All these abilities and connections are supposed to make your life easier and your efforts more efficient and successful, or what good are they?

In my case, grounding of the sort. For others, wings, I suppose.

Or even sometimes one, sometimes the other, for the same person. Balance is all.

So do I spend the next month doing very practical things only, or can I enjoy a mixture of things practical and – but as I say that, I realize that that is a silly way to think of things, isn’t it?

Not silly, necessarily, but perhaps not as helpful as it might be. It hinges on the meaning, in context, of the word “practical.” Is it impractical to prepare for giving a workshop, say? For writing new books? For learning things through books and other means? Surely not.
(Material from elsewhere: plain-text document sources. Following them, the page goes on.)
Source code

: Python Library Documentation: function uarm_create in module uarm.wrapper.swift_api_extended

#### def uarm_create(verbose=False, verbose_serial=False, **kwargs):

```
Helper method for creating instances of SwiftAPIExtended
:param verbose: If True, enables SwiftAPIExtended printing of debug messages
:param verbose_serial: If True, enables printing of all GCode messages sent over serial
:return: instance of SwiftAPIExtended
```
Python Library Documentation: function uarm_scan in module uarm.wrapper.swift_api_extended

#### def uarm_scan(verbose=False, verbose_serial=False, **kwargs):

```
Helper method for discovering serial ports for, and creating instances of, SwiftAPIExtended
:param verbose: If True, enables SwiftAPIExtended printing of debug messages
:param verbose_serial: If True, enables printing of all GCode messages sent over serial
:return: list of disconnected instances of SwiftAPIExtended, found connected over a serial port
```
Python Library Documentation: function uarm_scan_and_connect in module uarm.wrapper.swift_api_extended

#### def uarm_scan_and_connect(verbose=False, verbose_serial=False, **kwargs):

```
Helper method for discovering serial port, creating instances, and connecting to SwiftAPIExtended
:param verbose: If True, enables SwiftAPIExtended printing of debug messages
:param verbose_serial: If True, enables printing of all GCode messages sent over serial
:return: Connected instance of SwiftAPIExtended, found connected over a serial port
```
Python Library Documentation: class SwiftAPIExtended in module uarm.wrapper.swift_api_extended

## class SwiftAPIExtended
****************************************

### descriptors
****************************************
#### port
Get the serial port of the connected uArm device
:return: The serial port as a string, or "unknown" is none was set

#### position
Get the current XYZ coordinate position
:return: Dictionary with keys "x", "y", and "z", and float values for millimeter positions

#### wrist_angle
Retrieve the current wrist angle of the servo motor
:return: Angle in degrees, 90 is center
Yes, that is what I realized, as I was writing that. But anyway I don’t suppose it is time to begin a new project that would have to be disrupted by a move.

This is an appropriate time for you to be sifting and sorting through the aspects of your life represented by physical objects. That will be project enough, and not without its interest.

I find that I lived most happily when I live a mixture of daydreaming (in one form or another) and making something concrete by writing it or somehow “fixing” it. Too much emphasis either way upsets the balance, although, like a seesaw, there’s nothing at all wrong with the balance shifting rhythmically, now emphasizing this, now that.

As we said, balance is all. For someone else, the balance might express as physical exercise in opposition to mental exercise, or as introverted activity as opposed to extroverted. It is not always a balance between the same two poles, even in the same lifetime.